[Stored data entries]
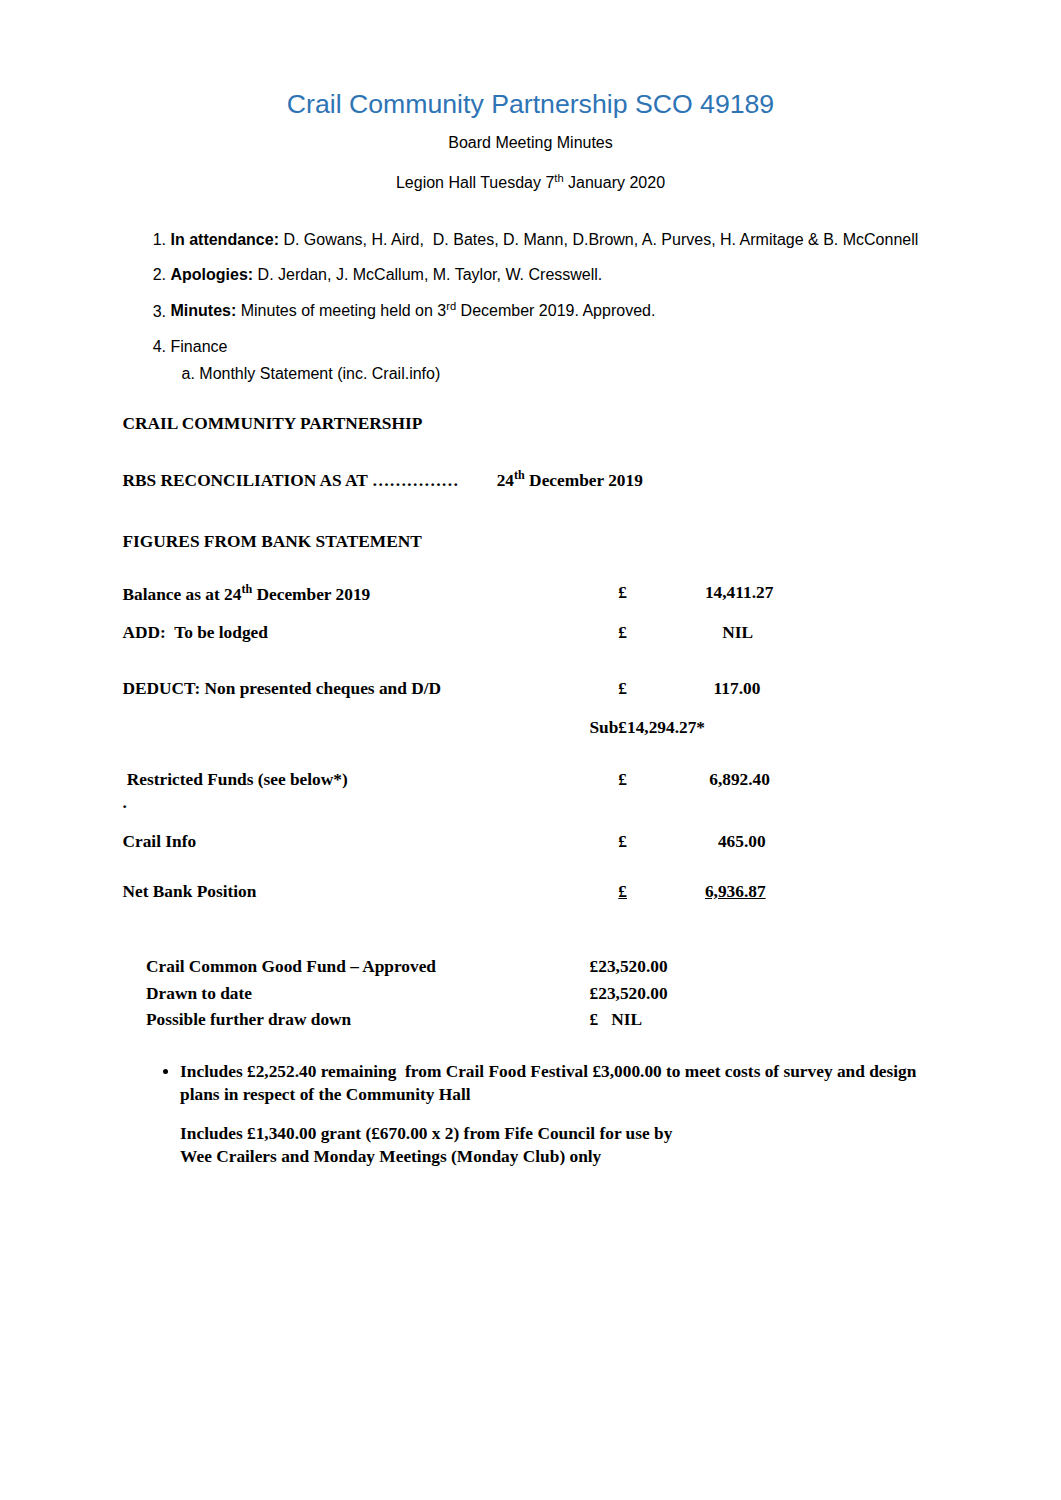Crail Community Partnership SCO 49189
Board Meeting Minutes
Legion Hall Tuesday 7th January 2020
In attendance: D. Gowans, H. Aird, D. Bates, D. Mann, D.Brown, A. Purves, H. Armitage & B. McConnell
Apologies: D. Jerdan, J. McCallum, M. Taylor, W. Cresswell.
Minutes: Minutes of meeting held on 3rd December 2019. Approved.
Finance
Monthly Statement (inc. Crail.info)
CRAIL COMMUNITY PARTNERSHIP
RBS RECONCILIATION AS AT ……………24th December 2019
FIGURES FROM BANK STATEMENT
| Balance as at 24 th December 2019 | | £ | 14,411.27 |
| ADD : To be lodged | | £ | NIL |
| DEDUCT: Non presented cheques and D/D | | £ | 117.00 |
| | Sub | £14,294.27* | |
| Restricted Funds (see below*) . | | £ | 6,892.40 |
| Crail Info | | £ | 465.00 |
| Net Bank Position | | £ | 6,936.87 |
| Crail Common Good Fund – Approved | £23,520.00 |
| Drawn to date | £23,520.00 |
| Possible further draw down | £ NIL |
Includes £2,252.40 remaining from Crail Food Festival £3,000.00 to meet costs of survey and design plans in respect of the Community Hall
Includes £1,340.00 grant (£670.00 x 2) from Fife Council for use by
Wee Crailers and Monday Meetings (Monday Club) only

Work task:
Without the pictures, return all the records precisely as they stand.

Solution:
Crail Community Partnership SCO 49189
Board Meeting Minutes
Legion Hall Tuesday 7th January 2020
In attendance: D. Gowans, H. Aird, D. Bates, D. Mann, D.Brown, A. Purves, H. Armitage & B. McConnell
Apologies: D. Jerdan, J. McCallum, M. Taylor, W. Cresswell.
Minutes: Minutes of meeting held on 3rd December 2019. Approved.
Finance
Monthly Statement (inc. Crail.info)
CRAIL COMMUNITY PARTNERSHIP
RBS RECONCILIATION AS AT ……………24th December 2019
FIGURES FROM BANK STATEMENT
| Balance as at 24 th December 2019 | | £ | 14,411.27 |
| ADD : To be lodged | | £ | NIL |
| DEDUCT: Non presented cheques and D/D | | £ | 117.00 |
| | Sub | £14,294.27* | |
| Restricted Funds (see below*) . | | £ | 6,892.40 |
| Crail Info | | £ | 465.00 |
| Net Bank Position | | £ | 6,936.87 |
| Crail Common Good Fund – Approved | £23,520.00 |
| Drawn to date | £23,520.00 |
| Possible further draw down | £ NIL |
Includes £2,252.40 remaining from Crail Food Festival £3,000.00 to meet costs of survey and design plans in respect of the Community Hall
Includes £1,340.00 grant (£670.00 x 2) from Fife Council for use by
Wee Crailers and Monday Meetings (Monday Club) only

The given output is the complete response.